An increasing number of castration-resistant prostate cancer (CRPC) tumors exhibit neuroendocrine (NE) features. NE prostate cancer (NEPC) has poor prognosis, and its development is poorly understood.

Experimental Design: We applied mass spectrometry–based proteomics to a unique set of 17 prostate cancer patient–derived xenografts (PDX) to characterize the effects of castration in vivo, and the proteome differences between NEPC and prostate adenocarcinomas. Genome-wide profiling of REST-occupied regions in prostate cancer cells was correlated to the expression changes in vivo to investigate the role of the transcriptional repressor REST in castration-induced NEPC differentiation.

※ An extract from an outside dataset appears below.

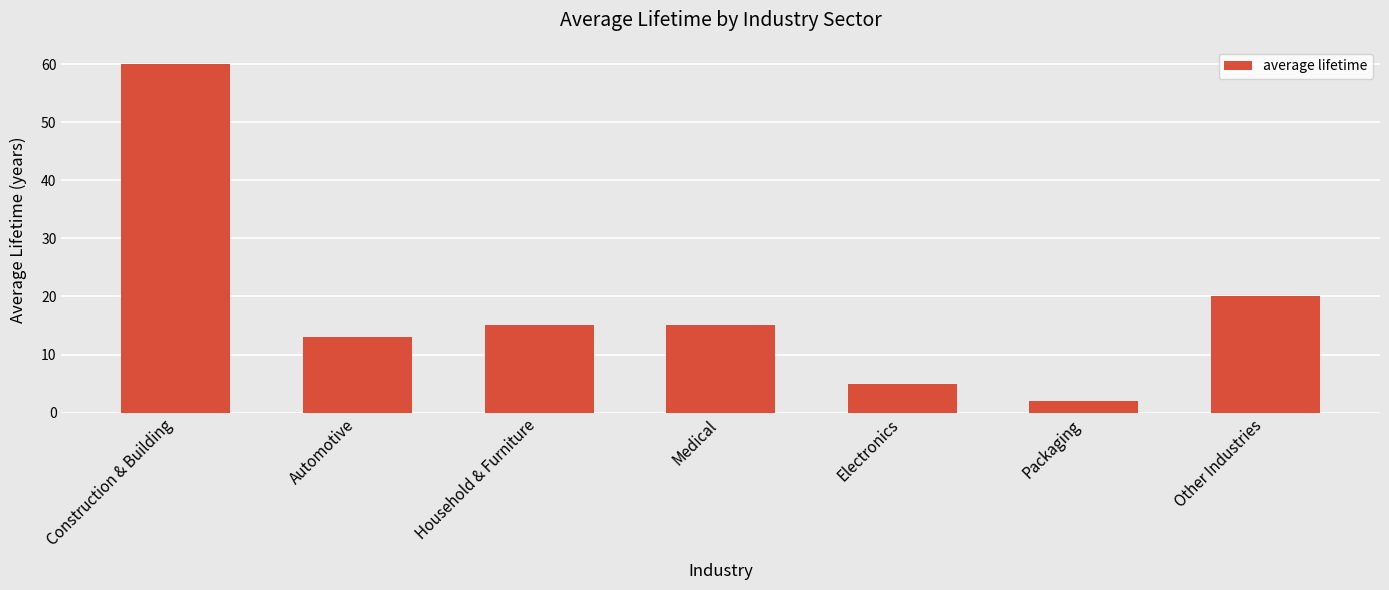

Reading right to left, extract all data points from this chart.

20	2	5	15	15	13	60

An average of 4,881 proteins were identified and quantified from each PDX. Proteins related to neurogenesis, cell-cycle regulation, and DNA repair were found upregulated and elevated in NEPC, while the reduced levels of proteins involved in mitochondrial functions suggested a prevalent glycolytic metabolism of NEPC tumors. Integration of the REST chromatin bound regions with expression changes indicated a direct role of REST in regulating neuronal gene expression in prostate cancer cells. Mechanistically, depletion of REST led to cell-cycle arrest in G₁, which could be rescued by p53 knockdown. Finally, the expression of the REST-regulated gene secretagogin (SCGN) correlated with an increased risk of suffering disease relapse after radical prostatectomy.

This study presents the first deep characterization of the proteome of NEPC and suggests that concomitant inhibition of REST and the p53 pathway would promote NEPC. We also identify SCGN as a novel prognostic marker in prostate cancer.